Yosemite Outlines Spring Prescribed Burns To Put Off Smoke
Noting that 50 years of research has taught park managers that suppressing all fires results in unnatural fuel buildup increasing fire severity, Yosemite National Park officials outline its Spring Prescribed Fire and Fuels Projects 2020.
Related to pile burning in the park, it will as long as conditions allow in the Yosemite Valley and Wawona community. The piles are made up of brush from forestry operations and large-scale landscape restoration projects throughout the park. Smoke billowing up from the piles will continue until the piles are completely consumed, according to park officials, which could last several months.

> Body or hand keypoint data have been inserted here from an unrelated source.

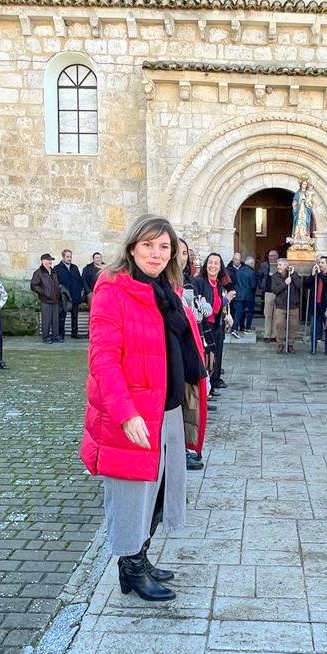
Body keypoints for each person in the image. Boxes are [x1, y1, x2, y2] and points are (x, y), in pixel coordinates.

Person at [80, 214, 208, 602]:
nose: (156, 253)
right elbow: (103, 358)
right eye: (148, 245)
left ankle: (142, 557)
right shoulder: (114, 288)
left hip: (165, 407)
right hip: (132, 413)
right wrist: (126, 413)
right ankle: (130, 569)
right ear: (133, 246)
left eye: (164, 247)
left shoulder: (166, 289)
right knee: (131, 493)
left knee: (159, 488)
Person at [177, 237, 212, 471]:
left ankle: (184, 451)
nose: (182, 257)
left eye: (184, 253)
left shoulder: (186, 282)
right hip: (172, 358)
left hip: (189, 350)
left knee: (187, 407)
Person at [192, 253, 234, 392]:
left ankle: (213, 383)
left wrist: (227, 314)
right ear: (206, 264)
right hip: (204, 326)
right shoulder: (199, 281)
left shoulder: (219, 283)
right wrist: (226, 300)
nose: (213, 266)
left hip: (217, 324)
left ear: (220, 266)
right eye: (210, 262)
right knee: (206, 357)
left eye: (216, 263)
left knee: (216, 354)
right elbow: (209, 306)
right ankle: (206, 389)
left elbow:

Additionally, in the Wawona area crews are creating new burn piles for the Section 35 Fuels project. Chainsaws can be heard in the area as workers are cutting dead and down vegetation and then piling it for future burning. Travelers and residents are asked to use caution around crews and heavy equipment in the area.
Set to begin burning this spring, crews are also preparing for the Crane Flat Prescribed Fire near Crane Flat lookout between the Tioga Road and Big Oak Flat Road. A total of 670 acres will be set ablaze through hand firing with drip torches and a helicopter using an aerial ignition device. No start date has been scheduled yet for this project due to weather and firefighter availability.
Smoke will be visible in the burn areas during these projects, but park officials note that prescribed fire puts off significantly less smoke than if a wildfire were to occur.